Nearby, a prominent Kurdish NGO, the Barzani Charity Foundation (BCF), has set up a food kitchen, serving about half of Khanki’s refugees. Food supplies have arrived from the UN World Food Programme, but the difficulty lies in actually distributing the food to the thousands of upset and disorganized refugees.

BCF staff struggle to meet the demands of the daily throng of refugees waiting for a hot meal: children arrive with buckets they couldn’t possibly carry if filled; other desperate residents have threatened workers with knives.

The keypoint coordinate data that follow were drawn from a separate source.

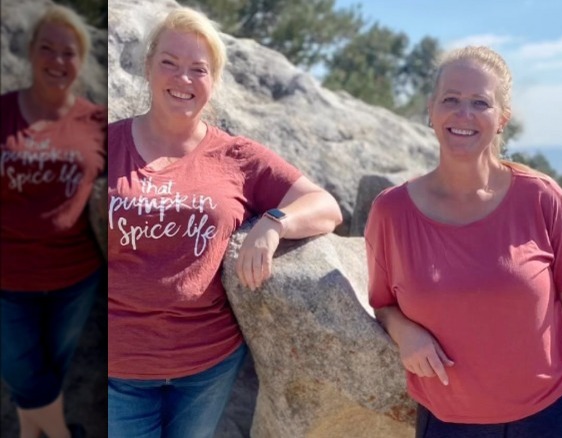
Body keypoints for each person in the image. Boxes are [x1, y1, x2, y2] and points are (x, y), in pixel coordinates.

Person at [106, 7, 342, 438]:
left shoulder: (237, 156)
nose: (183, 79)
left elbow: (325, 206)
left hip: (207, 366)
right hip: (120, 368)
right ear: (147, 67)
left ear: (213, 82)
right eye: (170, 64)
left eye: (198, 69)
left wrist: (273, 223)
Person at [365, 46, 562, 438]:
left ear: (502, 119)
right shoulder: (391, 213)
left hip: (553, 418)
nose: (463, 114)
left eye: (480, 102)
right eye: (451, 99)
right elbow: (383, 304)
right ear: (431, 110)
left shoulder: (541, 199)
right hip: (447, 425)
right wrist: (404, 331)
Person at [0, 4, 104, 438]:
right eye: (48, 49)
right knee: (25, 374)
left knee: (48, 372)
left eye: (68, 52)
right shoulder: (3, 112)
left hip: (74, 278)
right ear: (31, 53)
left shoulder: (96, 122)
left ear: (80, 61)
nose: (57, 61)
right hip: (8, 277)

“Beyond the chaos, the stories they share are heartbreaking,” BCF employee Rizgar Ubayd told Rudaw. “Mothers who have been forced to leave their babies on the road to survive the long walk to safety. It’s too much.” In 1991, Ubayd himself fled to Turkey with three million Iraqi Kurds, where he witnessed similar scenes. 

According to the UN Assistance Mission to Iraq, the BCF distributes two hot meals a day to 121,000  refugees (both Yezidis and Christians) from six centers located in Dohuk province. At one center in nearby Sharya, the more manageable number of refugees means that most have marginally better shelter, living in half-constructed homes, schools, a Yezidi community center and in local’s homes. 

In another at Semel, a suburb of Dohuk city, a stream of new arrivals scattered throughout the town means many families are hard to find.  The BCF is working with the municipal government to secure land for proper refugee camps, so that they can provide a broader range of services and establish basic sanitation standards. 

Although Yezidi townships and local NGOs are doing their best to accommodate the refugees, many Yezidis are eager to leave the country as soon as possible.

“We need the International Organization for Migration to help us get asylum abroad,” said Jalal Dakeel, a young man with burning eyes and a giant blister on his lip from eight days on Shingal mountain. “We are done with this country, done with Iraq. We want to go to Germany, the USA, wherever -- but out of here.” 

Ferhan Mahallo Khalil, a former translator for the US army, currently with other refugees in Sharya, pleads to leave the country.  He and 27 family members walked 37 kilometers in temperatures of over 40 degrees centigrade, carrying his two children most of the way.
  

“IS are selling our women and children, raping our women, forcing us to convert and then killing us anyway,” he said, shaking with anger.

“We thank people helping us, like the UN and Barzani Charity Foundation. We can’t thank Obama enough for his airstrikes -- they saved us. But we have to leave. This is not a home for us anymore.”